Fortinet patches critical authentication bypass flaws
https://www.securityweek.com/fortinet-patches-critical-authentication-bypass-vulnerabilities/
What happened
Fortinet released patches for multiple critical authentication bypass vulnerabilities affecting FortiOS and FortiProxy. Successful exploitation allows attackers to bypass authentication entirely and gain administrative access to exposed devices. The flaws impact internet facing firewalls and proxies, and Fortinet warned that exploitation could lead to full device compromise, configuration changes, and downstream network access.
Why it matters
Firewall platforms are often treated as hardened trust anchors, but authentication bypass vulnerabilities turn them into immediate entry points. For enterprises, this is a reminder that perimeter infrastructure remains a high value target and that delayed patching carries disproportionate risk. If a firewall is compromised, segmentation, inspection, and downstream controls can no longer be trusted, making rapid remediation and continuous exposure management critical.
Quick Hits
- New “Spiderman” phishing service targets European banks – A phishing-as-a-service platform dubbed Spiderman is actively targeting dozens of European banks with polished, localized lures designed to harvest credentials and MFA tokens. It reinforces how mature and scalable phishing operations have become, lowering the barrier for widespread financial fraud campaigns. https://www.bleepingcomputer.com/news/security/new-spiderman-phishing-service-targets-dozens-of-european-banks/
- Pierce County Library data breach impacts 340,000 people – Pierce County Library, in Washington State, confirmed a breach exposing personal data of hundreds of thousands of patrons, likely tied to a third-party or backend system compromise. Even low-risk public services can aggregate enough personal data to become attractive targets with real downstream identity impact. https://www.securityweek.com/pierce-county-library-data-breach-impacts-340000/
- Securing GenAI in the browser is now a policy problem – As GenAI tools are increasingly embedded directly into browsers, security controls are shifting from network and endpoint layers to browser policy and governance. Enterprises need to think about prompt data, extensions, and AI features as part of their browser security posture, not just user convenience. https://thehackernews.com/2025/12/securing-genai-in-browser-policy.html
What Now?
This week reinforces that trust boundaries are shifting faster than many enterprise architectures acknowledge. AI copilots, LLM platforms, firewalls, browsers, and even phishing kits are all operating at a level of privilege that assumes strong isolation and perfect configuration, and that assumption keeps breaking down. The common failure mode is not lack of controls, but misplaced confidence in where those controls actually sit.
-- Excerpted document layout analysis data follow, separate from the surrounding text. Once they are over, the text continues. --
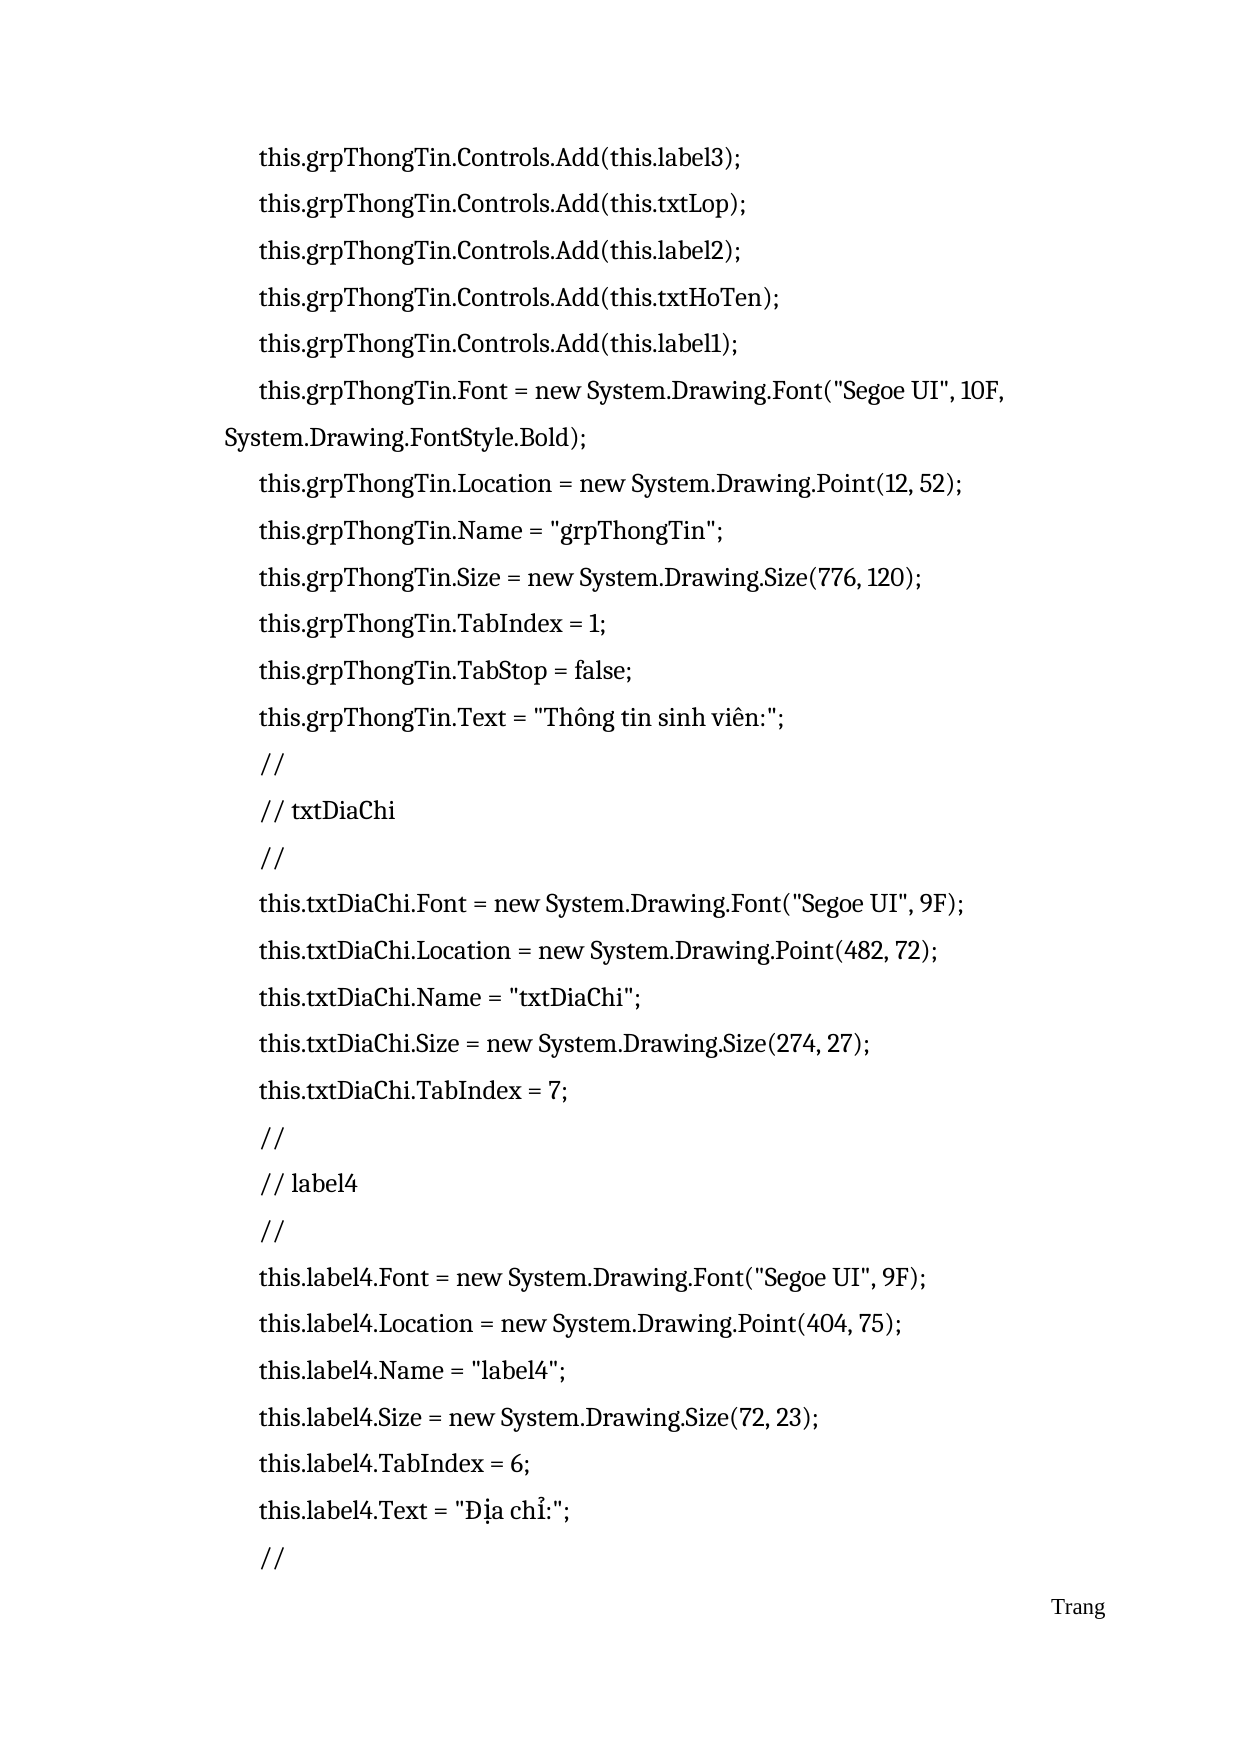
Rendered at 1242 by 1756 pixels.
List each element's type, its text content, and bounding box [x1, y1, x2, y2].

text // [187, 1215, 1088, 1246]
text this.grpThongTin.Controls.Add(this.txtHoTen); [187, 282, 1088, 313]
text this.label4.TabIndex = 6; [187, 1448, 1088, 1479]
text this.grpThongTin.Controls.Add(this.label2); [187, 235, 1088, 266]
text this.txtDiaChi.Font = new System.Drawing.Font("Segoe UI", 9F); [187, 888, 1088, 919]
text this.grpThongTin.Text = "Thông tin sinh viên:"; [187, 702, 1088, 733]
text this.grpThongTin.Location = new System.Drawing.Point(12, 52); [187, 468, 1088, 499]
text this.label4.Size = new System.Drawing.Size(72, 23); [187, 1402, 1088, 1433]
text this.grpThongTin.Controls.Add(this.label1); [187, 328, 1088, 359]
text this.txtDiaChi.Size = new System.Drawing.Size(274, 27); [187, 1028, 1088, 1059]
text this.txtDiaChi.Location = new System.Drawing.Point(482, 72); [187, 935, 1088, 966]
text this.txtDiaChi.TabIndex = 7; [187, 1075, 1088, 1106]
text // [187, 1122, 1088, 1153]
text // [187, 1542, 1088, 1573]
text this.grpThongTin.Controls.Add(this.label3); [187, 142, 1088, 173]
text this.txtDiaChi.Name = "txtDiaChi"; [187, 982, 1088, 1013]
text this.label4.Name = "label4"; [187, 1355, 1088, 1386]
text this.grpThongTin.Font = new System.Drawing.Font("Segoe UI", 10F, System.Drawing.FontStyle.Bold); [187, 375, 1088, 453]
text // label4 [187, 1168, 1088, 1199]
text this.grpThongTin.TabIndex = 1; [187, 608, 1088, 639]
text // [187, 748, 1088, 779]
text this.grpThongTin.Controls.Add(this.txtLop); [187, 188, 1088, 219]
text this.label4.Text = "Địa chỉ:"; [187, 1495, 1088, 1526]
text // txtDiaChi [187, 795, 1088, 826]
text this.grpThongTin.Name = "grpThongTin"; [187, 515, 1088, 546]
text this.label4.Location = new System.Drawing.Point(404, 75); [187, 1308, 1088, 1339]
text this.grpThongTin.Size = new System.Drawing.Size(776, 120); [187, 562, 1088, 593]
text this.grpThongTin.TabStop = false; [187, 655, 1088, 686]
text // [187, 842, 1088, 873]
text this.label4.Font = new System.Drawing.Font("Segoe UI", 9F); [187, 1262, 1088, 1293]
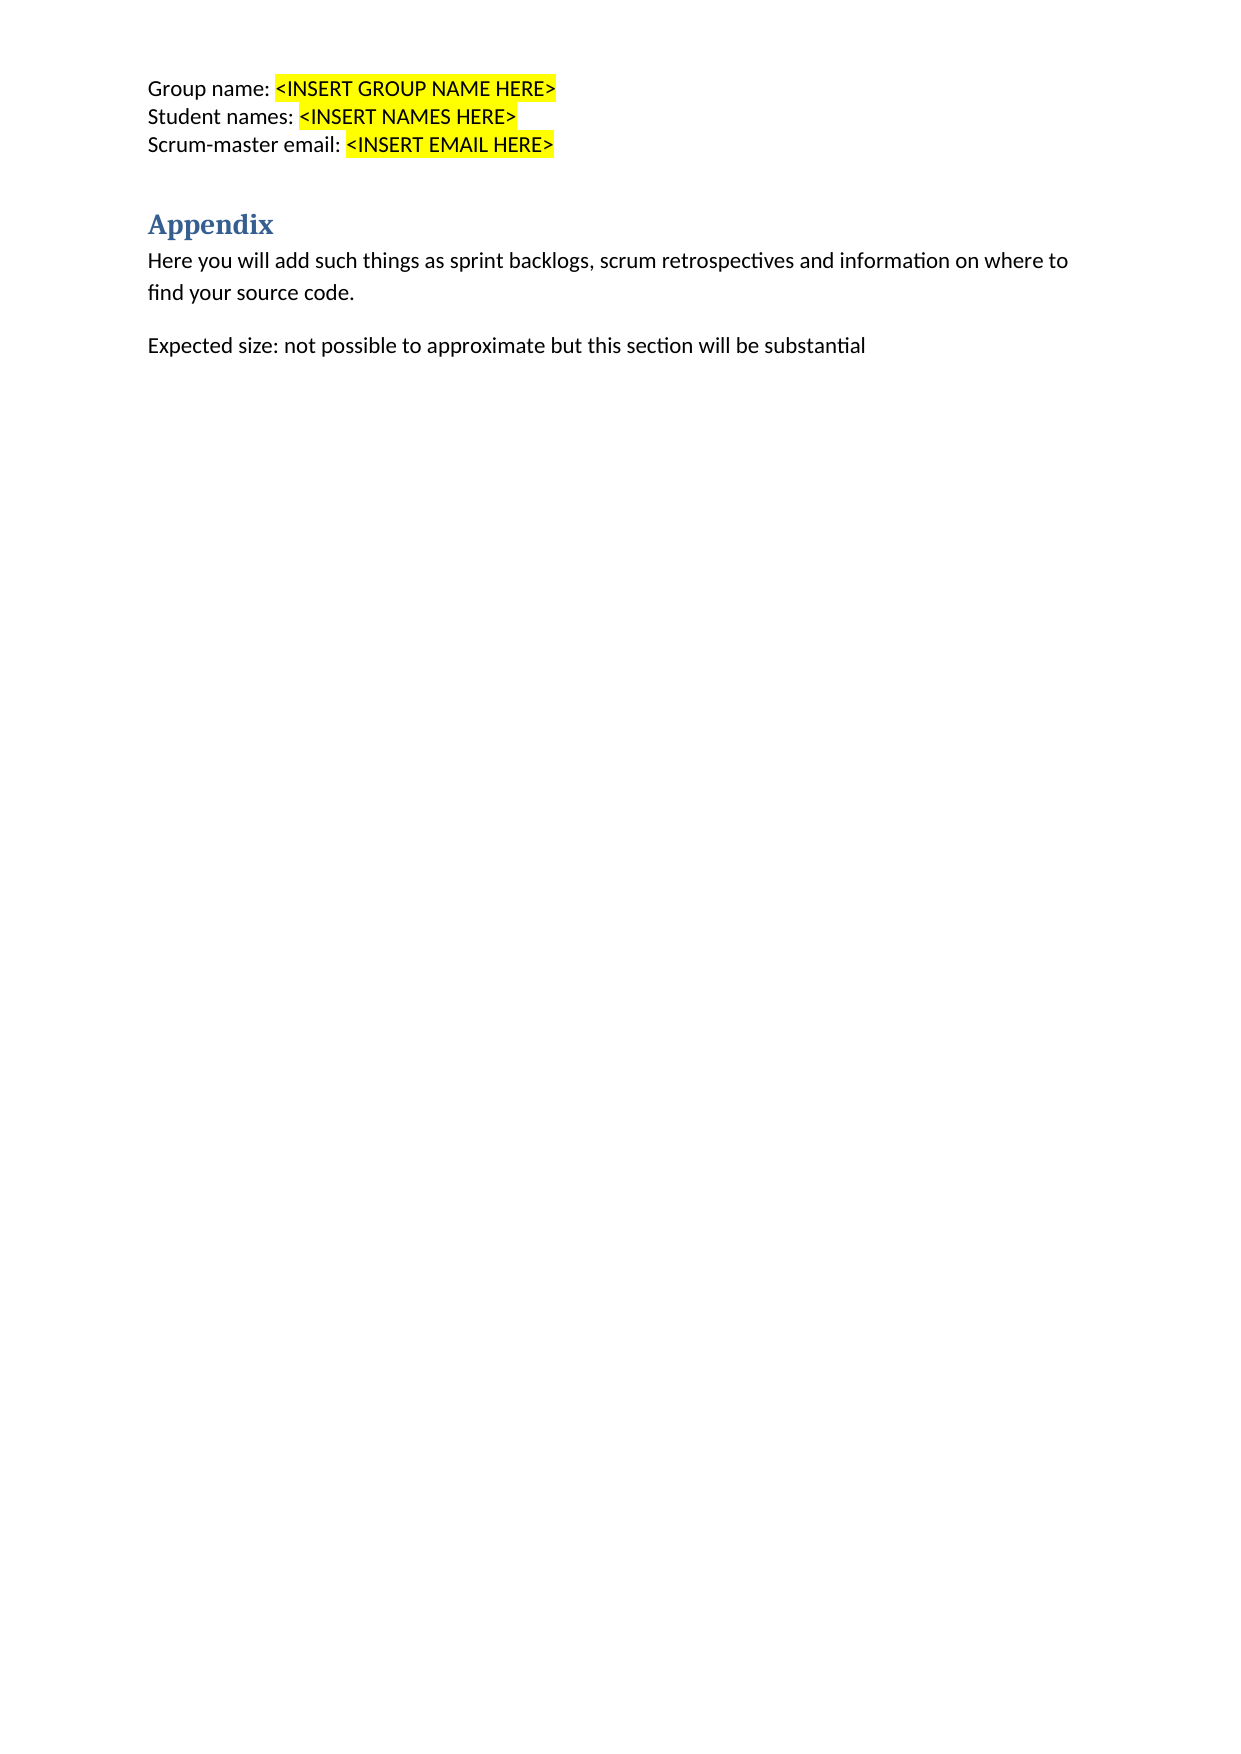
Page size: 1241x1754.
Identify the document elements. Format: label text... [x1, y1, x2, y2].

text Expected size: not possible to approximate but this section will be substantial [148, 332, 1093, 359]
text Here you will add such things as sprint backlogs, scrum retrospectives and information on where to find your source code. [148, 246, 1093, 307]
subtitle Appendix [148, 208, 1093, 241]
As an architect or CISO, this is a good moment to step back and ask which platforms in your environment can see more data, make more decisions, or broker more access than your governance model reflects. If an AI assistant leaks context, a firewall bypasses auth, or a browser feature quietly reshapes data flow, do you detect it quickly and respond deliberately, or do you discover it after the fact through impact? The organizations that weather these shifts best are the ones that treat high-trust platforms as living risk surfaces and continuously validate their assumptions before attackers do it for them.